To really make your developers’ inattentiveness shine, you should apply all the normal boundary analysis sorts of mean things to the parameters on the querystring as you would to any control or edit box on the pages themselves:

  • If the value appears to be a number, replace it with letters.
  • Try to put as many characters/numbers into the value as you can; if it’s currently 49, change that to 7435378347425675432676790676767674676.
  • Try to access the page without a value specified. That is, remove the value from the querystring and send that to the Web server.

You’ll find, as I mentioned, that many times the developers just trust the querystring to have valid information on it. When you log your defects with the pretty, pretty screenshots of stack trace after stack trace with Input string was not in a correct format and Microsoft VBScript runtime error '800a0006' kinds of errors, your developers will no doubt try to put you off with the standard, “Only QA would do that” sorts of responses.
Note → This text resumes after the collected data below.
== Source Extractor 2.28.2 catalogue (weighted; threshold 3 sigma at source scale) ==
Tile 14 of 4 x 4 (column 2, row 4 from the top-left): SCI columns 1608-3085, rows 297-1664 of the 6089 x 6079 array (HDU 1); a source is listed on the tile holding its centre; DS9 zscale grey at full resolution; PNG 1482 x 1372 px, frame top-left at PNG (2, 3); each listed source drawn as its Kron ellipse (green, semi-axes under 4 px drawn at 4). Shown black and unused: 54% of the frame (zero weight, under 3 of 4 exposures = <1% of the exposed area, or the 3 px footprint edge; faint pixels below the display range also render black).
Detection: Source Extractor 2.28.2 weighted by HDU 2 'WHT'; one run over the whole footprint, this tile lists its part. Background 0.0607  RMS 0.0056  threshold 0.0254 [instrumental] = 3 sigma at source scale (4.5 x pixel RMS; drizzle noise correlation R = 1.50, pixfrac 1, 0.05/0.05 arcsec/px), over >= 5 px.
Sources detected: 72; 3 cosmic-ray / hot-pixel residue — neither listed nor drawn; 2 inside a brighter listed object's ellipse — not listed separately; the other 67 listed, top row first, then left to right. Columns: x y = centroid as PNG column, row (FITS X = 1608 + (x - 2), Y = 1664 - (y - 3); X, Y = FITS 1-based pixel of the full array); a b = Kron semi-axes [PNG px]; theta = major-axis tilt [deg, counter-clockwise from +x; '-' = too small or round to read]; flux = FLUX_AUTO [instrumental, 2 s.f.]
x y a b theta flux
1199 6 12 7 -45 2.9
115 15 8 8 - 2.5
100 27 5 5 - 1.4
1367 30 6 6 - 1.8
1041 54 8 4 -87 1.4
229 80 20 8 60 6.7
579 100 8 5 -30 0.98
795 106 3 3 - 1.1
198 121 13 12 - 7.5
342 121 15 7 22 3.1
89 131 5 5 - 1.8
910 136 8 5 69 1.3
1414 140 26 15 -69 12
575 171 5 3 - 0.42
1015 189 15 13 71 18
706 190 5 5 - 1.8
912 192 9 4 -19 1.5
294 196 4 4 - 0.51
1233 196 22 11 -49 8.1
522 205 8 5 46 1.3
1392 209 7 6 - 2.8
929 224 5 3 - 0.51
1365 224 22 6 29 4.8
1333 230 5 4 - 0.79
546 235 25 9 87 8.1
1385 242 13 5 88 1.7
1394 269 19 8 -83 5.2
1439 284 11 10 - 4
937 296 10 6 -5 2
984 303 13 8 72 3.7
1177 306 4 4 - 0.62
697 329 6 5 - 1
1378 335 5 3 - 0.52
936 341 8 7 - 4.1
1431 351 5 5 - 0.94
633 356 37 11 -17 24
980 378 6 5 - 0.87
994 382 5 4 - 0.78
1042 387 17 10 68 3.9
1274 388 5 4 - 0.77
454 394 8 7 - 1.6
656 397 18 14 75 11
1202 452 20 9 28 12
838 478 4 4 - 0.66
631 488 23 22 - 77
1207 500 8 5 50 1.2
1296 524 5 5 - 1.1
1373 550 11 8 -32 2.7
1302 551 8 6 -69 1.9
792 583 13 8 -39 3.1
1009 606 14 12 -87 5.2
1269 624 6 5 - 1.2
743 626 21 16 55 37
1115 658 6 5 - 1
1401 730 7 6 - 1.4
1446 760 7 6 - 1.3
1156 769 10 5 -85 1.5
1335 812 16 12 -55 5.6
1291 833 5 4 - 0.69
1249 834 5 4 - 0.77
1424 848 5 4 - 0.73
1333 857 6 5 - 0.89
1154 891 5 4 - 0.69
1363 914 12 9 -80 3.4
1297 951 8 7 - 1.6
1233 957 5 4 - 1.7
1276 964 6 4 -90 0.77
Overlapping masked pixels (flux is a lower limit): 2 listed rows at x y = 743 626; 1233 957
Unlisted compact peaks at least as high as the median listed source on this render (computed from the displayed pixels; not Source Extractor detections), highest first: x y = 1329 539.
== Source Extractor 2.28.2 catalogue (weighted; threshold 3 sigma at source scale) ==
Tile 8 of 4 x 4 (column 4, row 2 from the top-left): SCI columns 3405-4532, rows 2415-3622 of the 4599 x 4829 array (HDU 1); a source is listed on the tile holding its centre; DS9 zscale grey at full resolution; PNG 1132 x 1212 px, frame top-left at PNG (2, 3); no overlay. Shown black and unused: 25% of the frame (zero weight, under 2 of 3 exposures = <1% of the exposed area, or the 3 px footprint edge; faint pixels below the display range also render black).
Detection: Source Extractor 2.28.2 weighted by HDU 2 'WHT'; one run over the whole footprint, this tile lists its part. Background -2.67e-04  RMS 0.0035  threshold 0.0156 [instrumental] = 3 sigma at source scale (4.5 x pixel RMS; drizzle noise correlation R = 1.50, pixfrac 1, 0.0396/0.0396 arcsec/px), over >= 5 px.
Sure, circumstances never would occur where another site/application would have to pass values to your application like that. Say, a banner ad or e-mail campaign or integration with a third party widget somewhere in the ether. Oh, no, Mr. Developer, only QA thinks that the application should be constrained to behave correctly in all circumstances, not that it should behave correctly in correct circumstances. But then again, who listens to QA?